DAHA önce yayınlanan
“Biz de Avrupa’nın sömürge tarihini oylayalım” yazı dizimize devam ediyoruz...
Portekizliler,
İspanyollar ve İngilizleri yazdık; lâkin dünyada kıyım yaparak sömürge olmuş
ülkelerden Fransa’yı bu bağlamda atlamak olmazdı. Zira dünyaya demokrasi dersi
veren Fransa’nın kanlı ellerini yüzlerine çarpmak gerekir ki Türkiye’deki
demokrasiyi AB için oylarken bir kez daha düşünsünler.
Fransa’nın
tarihi kan ve vahşet dolu iken, insanlığa demokrasi dersi vermeye kalkması
komik bir durumdur.
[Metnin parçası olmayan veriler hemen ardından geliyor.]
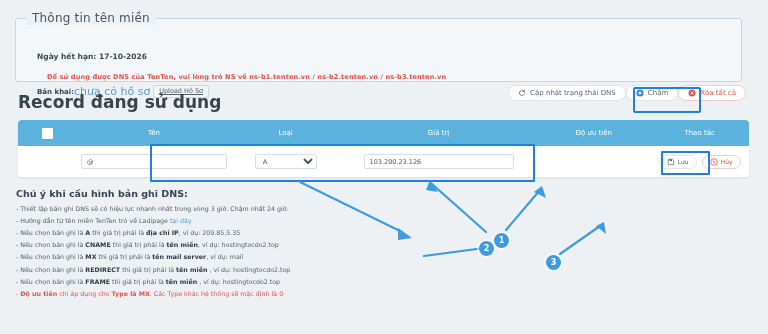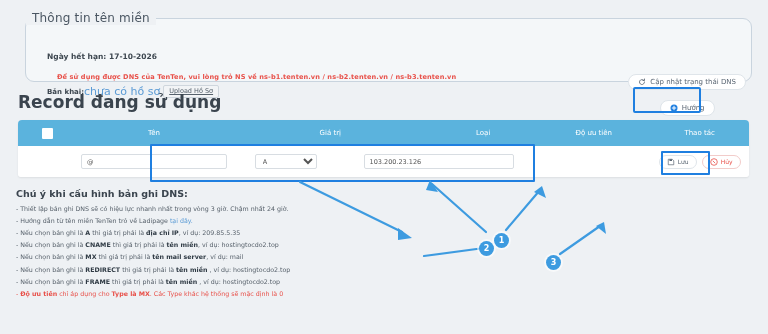"Ngày hết hạn: 17-10-2026" .domain-box { border-radius: 9px -> 3px; left: 25px -> 15px }
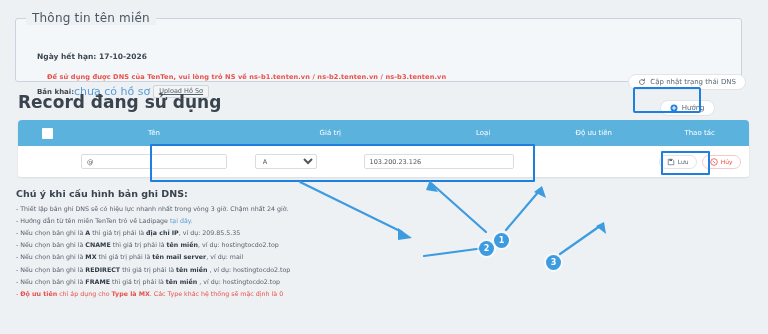"Cập nhật trạng thái DNS" .toolbar { flex-direction: column -> none; gap: 10px -> 0; top: 74px -> 85px }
Bugün Güneydoğu Anadolu bölgemizde “Kürtçülük” adına kan
akıyorsa, bu, tamamıyla Fransız İhtilâli’nin sonucudur. Ne alâkası mı var? Çünkü
bu ihtilâlle başlayan ırkçılık akımını emperyalist güçler, sömürecekleri
ülkelere zerk ederek onları bölmek için güçlü bir yöntem olarak uygulamışlardır.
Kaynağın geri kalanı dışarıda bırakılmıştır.